Tracey thought, early on, that Jarod was married. Or had someone else on the side, maybe. He fit the pattern in some issue of Cosmo she read; she loves all those crappy magazines. She has time for all those crappy magazines, what with not having kids. But she doesn't think that any more. She sees how good he is with Charlie, and how he treats me.
I wondered too, at first, but I look at him and I feel his hand in mine when we take a walk and I just know it's not in him.
Eventually, there'll be a day when he doesn't come back any more. When that little house of his is empty, and all the strays he feeds have to find other ways to survive. I know that. There's a big piece of him that's always somewhere else, and I try not to let myself wonder about it too much. Is it another woman, an ex? Or maybe it's bigger than that, bigger than one person.

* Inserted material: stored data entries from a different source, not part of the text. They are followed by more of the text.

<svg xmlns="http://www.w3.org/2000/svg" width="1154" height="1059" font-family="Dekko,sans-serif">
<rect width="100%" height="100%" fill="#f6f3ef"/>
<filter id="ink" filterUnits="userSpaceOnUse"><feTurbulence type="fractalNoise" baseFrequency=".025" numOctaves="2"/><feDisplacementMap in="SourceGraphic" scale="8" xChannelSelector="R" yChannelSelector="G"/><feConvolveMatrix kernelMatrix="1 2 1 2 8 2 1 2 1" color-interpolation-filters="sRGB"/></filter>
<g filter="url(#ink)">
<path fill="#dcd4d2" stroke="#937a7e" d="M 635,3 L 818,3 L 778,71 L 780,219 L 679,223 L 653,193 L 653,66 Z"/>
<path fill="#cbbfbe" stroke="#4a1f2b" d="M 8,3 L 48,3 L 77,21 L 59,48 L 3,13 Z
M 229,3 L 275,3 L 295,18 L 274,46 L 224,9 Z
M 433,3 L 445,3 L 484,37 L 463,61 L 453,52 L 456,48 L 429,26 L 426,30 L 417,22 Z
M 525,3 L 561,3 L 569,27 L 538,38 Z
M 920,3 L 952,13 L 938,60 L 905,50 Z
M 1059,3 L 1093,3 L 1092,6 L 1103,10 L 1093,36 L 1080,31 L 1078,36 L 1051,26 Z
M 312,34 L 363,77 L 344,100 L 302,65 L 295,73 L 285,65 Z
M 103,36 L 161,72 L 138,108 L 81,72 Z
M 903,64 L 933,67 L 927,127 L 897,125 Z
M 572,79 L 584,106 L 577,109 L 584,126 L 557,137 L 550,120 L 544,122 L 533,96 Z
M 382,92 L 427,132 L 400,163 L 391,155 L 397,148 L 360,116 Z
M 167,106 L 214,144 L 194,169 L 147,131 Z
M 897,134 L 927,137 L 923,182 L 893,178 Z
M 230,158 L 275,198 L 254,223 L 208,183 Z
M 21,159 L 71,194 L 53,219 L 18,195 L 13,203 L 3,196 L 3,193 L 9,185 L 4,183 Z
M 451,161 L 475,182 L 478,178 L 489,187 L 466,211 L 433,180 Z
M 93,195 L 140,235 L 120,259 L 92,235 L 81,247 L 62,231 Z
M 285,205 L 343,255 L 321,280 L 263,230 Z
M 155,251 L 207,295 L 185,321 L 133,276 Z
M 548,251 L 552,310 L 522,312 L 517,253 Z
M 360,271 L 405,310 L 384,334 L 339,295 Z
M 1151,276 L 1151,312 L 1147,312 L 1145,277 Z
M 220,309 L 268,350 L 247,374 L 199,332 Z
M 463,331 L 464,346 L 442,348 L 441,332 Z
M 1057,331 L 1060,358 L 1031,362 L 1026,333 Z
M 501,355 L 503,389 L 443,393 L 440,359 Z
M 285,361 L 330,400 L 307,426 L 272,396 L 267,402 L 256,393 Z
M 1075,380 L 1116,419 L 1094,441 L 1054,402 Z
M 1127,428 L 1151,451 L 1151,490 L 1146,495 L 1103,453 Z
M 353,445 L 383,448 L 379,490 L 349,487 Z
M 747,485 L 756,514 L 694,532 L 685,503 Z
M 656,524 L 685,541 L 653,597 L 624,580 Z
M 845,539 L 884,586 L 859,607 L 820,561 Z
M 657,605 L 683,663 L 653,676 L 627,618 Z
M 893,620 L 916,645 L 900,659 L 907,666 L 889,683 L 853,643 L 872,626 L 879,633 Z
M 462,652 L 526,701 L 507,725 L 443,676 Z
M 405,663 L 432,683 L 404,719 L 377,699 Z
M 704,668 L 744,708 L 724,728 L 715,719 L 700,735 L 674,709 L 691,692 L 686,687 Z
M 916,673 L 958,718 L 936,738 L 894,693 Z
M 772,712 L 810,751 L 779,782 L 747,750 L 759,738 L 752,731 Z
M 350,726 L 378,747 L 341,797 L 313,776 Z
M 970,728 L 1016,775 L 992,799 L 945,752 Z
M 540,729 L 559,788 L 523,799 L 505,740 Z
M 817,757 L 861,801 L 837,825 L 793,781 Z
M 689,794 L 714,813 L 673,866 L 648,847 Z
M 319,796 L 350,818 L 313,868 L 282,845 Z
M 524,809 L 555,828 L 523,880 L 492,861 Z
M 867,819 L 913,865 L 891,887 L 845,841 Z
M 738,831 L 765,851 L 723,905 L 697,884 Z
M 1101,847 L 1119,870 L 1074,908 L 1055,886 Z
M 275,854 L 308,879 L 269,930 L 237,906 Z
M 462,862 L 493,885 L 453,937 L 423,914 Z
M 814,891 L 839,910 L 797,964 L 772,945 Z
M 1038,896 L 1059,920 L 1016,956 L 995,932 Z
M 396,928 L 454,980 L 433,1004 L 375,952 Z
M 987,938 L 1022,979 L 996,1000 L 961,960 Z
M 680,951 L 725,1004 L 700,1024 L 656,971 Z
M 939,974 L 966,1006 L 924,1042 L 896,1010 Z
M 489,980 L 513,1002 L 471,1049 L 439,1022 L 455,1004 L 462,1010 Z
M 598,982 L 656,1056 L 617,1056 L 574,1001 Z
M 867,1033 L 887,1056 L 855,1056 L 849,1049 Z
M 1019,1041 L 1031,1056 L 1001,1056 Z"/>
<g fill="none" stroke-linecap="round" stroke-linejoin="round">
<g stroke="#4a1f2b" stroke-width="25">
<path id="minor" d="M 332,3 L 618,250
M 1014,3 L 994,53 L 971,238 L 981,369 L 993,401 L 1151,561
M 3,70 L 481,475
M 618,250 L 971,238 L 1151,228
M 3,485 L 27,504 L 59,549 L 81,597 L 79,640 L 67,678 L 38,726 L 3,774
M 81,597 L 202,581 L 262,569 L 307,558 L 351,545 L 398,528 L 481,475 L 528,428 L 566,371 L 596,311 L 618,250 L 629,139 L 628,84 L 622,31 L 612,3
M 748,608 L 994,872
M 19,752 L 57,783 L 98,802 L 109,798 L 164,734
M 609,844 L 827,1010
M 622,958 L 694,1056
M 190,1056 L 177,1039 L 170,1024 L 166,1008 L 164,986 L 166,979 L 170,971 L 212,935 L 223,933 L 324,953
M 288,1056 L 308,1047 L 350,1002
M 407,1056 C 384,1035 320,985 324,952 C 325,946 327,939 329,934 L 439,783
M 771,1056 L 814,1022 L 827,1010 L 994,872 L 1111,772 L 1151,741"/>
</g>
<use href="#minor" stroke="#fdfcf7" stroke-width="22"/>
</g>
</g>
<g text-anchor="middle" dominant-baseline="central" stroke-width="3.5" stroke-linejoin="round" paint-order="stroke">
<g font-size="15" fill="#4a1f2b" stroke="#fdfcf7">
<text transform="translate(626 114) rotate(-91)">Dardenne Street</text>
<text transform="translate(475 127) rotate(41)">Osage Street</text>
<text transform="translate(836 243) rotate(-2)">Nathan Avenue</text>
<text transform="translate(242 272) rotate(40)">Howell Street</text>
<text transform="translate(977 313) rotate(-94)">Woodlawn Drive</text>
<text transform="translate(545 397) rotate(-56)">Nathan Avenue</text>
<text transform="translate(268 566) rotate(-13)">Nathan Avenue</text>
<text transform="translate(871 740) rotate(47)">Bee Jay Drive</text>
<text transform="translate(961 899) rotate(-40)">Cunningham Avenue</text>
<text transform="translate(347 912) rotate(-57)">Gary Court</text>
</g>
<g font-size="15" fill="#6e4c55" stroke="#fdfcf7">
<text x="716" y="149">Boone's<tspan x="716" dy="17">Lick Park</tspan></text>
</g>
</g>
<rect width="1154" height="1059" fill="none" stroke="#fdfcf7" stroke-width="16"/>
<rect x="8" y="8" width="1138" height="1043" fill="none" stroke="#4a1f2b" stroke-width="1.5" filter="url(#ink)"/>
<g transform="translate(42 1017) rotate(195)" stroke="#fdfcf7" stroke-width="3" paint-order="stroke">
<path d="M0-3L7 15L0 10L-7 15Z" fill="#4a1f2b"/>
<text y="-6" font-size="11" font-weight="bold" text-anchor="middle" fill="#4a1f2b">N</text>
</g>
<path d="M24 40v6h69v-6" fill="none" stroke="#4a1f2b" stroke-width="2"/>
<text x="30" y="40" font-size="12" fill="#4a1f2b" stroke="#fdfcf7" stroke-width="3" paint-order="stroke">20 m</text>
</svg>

Of course I wonder. His nightmares hold things he'll never tell me about. When he goes still at the sight of someone, when he disappears in a crowd, when we're in the middle of dinner and he goes away in his head... I can't fight his ghosts. But he does come home to me. Maybe there aren't as many ghosts when he's here.
So why am I going on like this? I know I sound like I'm trying to convince myself of something. I am. Because Jarod's been gone more than a month this time, and he didn't leave anything at my place, and he hasn't called, or sent Charlie a silly postcard like he does sometimes. He's just gone.
I went by his house yesterday. I told myself I was going to check on things; I do try to go by once a week or so. I'm not sure what I expected to find, or see. His stuff was still there. Nothing's moved; the book he was reading was still face-down on the couch, his bed still wasn't made. I made it, just for something to do.
There'll be a day when he doesn't come back any more. I know that. I'm not stupid.
But... please, don't let it be that day just yet. I'm not ready.